Fourier-transform infrared spectroscopy (FTIR) is a technique used to obtain an infrared spectrum of absorption or emission of a solid, liquid or gas. An FTIR spectrometer simultaneously collects high-resolution spectral data over a wide spectral range. This provides a significant advantage over a dispersive spectrometer, which measures intensity over a narrow range of wavelengths at a time.

The term Fourier-transform infrared spectroscopy is derived from the need for a Fourier transform (a mathematical process) to transform the raw data into original spectra.

Absorption spectroscopy techniques (FTIR, ultraviolet-visible (“UV-vis”) spectroscopy, etc.) aim to measure how much light a sample absorbs at each wavelength. The easiest way to do this, the “dispersive spectroscopy” technique, is to shine a beam of monochromatic light on a sample, measure how much light is absorbed, and repeat for each different wavelength. (For example, some UV-vis spectrometers work this way.)

Fourier transform spectroscopy is a less intuitive way to obtain the same information. Instead of shining a monochromatic beam of light (a beam composed of only a single wavelength) at the sample, this technique shines a beam of light of many frequencies at once and measures how much of that beam is absorbed by the sample. Next, the beam is modified to contain a different frequency combination, giving a second data point. This process is repeated many times rapidly in a short period of time. Next, a computer takes all this data and works backwards to estimate what the absorbance is at each wavelength.

The beam described above is created by starting with a broadband light source – one that contains the full spectrum of wavelengths to be measured.

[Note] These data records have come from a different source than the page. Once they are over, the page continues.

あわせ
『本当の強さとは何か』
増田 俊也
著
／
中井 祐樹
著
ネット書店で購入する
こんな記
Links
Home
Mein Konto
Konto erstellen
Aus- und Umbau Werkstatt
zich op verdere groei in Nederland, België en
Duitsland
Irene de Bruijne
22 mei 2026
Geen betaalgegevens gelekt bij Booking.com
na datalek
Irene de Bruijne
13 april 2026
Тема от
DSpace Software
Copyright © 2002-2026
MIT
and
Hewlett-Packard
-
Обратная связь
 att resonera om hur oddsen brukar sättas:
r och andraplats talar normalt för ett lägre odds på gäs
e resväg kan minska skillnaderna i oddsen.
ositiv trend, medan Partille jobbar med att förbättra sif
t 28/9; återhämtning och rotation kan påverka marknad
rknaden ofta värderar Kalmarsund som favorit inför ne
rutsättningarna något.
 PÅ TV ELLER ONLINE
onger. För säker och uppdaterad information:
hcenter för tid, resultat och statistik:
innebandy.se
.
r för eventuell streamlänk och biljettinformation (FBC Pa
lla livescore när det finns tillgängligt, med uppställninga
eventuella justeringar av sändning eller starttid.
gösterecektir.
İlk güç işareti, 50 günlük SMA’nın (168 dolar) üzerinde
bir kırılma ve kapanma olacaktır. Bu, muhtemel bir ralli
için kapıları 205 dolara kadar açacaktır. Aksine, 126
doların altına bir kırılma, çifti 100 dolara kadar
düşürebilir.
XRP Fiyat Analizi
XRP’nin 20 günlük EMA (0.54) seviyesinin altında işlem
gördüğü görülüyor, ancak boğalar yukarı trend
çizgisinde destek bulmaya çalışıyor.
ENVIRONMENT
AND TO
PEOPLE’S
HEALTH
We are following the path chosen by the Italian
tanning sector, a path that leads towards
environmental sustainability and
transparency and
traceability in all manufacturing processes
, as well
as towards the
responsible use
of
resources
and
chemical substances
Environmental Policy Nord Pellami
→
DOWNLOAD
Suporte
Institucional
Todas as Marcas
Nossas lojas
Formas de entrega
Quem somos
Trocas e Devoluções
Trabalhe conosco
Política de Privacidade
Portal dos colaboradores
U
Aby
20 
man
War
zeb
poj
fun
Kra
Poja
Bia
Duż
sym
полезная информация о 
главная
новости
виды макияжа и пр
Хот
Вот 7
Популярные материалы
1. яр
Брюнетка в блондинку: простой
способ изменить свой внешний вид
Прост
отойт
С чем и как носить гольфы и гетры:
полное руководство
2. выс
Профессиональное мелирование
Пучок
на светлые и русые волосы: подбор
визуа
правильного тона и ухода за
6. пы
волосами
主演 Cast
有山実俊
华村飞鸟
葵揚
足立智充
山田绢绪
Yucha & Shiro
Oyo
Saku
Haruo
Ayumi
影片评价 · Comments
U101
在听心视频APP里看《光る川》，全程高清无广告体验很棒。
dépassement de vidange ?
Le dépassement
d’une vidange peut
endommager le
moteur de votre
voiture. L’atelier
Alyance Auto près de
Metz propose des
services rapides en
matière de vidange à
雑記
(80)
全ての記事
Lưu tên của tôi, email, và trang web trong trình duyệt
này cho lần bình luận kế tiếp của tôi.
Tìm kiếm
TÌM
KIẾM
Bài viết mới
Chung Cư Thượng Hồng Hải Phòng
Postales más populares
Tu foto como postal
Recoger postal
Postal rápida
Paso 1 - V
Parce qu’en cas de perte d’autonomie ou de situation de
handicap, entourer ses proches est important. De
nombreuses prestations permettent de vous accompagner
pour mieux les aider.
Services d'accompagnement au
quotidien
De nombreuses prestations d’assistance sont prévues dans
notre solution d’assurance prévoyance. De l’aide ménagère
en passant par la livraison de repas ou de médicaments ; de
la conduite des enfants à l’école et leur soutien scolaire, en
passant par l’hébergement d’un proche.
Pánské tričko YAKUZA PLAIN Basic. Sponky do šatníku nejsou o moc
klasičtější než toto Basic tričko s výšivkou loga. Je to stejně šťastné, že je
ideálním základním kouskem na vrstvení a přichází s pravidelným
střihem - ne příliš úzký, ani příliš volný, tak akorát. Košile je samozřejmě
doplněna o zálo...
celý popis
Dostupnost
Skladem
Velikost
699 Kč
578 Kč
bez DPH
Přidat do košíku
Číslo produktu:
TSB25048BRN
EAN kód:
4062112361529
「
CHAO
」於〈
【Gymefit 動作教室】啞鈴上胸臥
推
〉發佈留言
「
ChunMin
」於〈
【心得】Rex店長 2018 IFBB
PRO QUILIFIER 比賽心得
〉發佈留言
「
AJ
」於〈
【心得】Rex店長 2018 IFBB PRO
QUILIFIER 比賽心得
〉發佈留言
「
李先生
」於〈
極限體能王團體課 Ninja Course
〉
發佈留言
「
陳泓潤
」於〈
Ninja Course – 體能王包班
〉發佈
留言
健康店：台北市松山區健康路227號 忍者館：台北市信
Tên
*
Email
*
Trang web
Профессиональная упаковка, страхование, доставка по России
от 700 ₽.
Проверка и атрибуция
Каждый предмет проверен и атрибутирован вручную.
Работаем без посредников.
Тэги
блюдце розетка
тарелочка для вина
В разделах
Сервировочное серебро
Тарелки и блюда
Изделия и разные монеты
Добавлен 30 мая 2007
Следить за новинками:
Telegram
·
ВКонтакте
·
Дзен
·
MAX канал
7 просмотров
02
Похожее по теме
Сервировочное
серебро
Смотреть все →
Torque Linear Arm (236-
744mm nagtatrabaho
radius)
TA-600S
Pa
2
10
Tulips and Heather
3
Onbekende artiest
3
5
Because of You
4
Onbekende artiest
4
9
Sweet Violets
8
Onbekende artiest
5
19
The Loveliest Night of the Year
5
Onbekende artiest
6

The light shines on a Michelson interferometer – a fixed configuration of mirrors, one of which is moved by a motor. As this mirror moves, each wavelength of light in the beam is successively blocked, transmitted, blocked, transmitted, by the interferometer due to wave interference. Different wavelengths are modulated at different rates, so that the beam exiting the interferometer has a different spectrum at each moment or mirror position.

As mentioned, computer processing is required to transform the raw data (light absorption for each mirror position) into the desired result (light absorption for each wavelength). The processing required appears to be a simple algorithm called the Fourier transform. The Fourier transform transforms one domain (mirror displacement in cm) into its inverse domain (wavenumber in cm−1). The raw data is called an “interferogram”.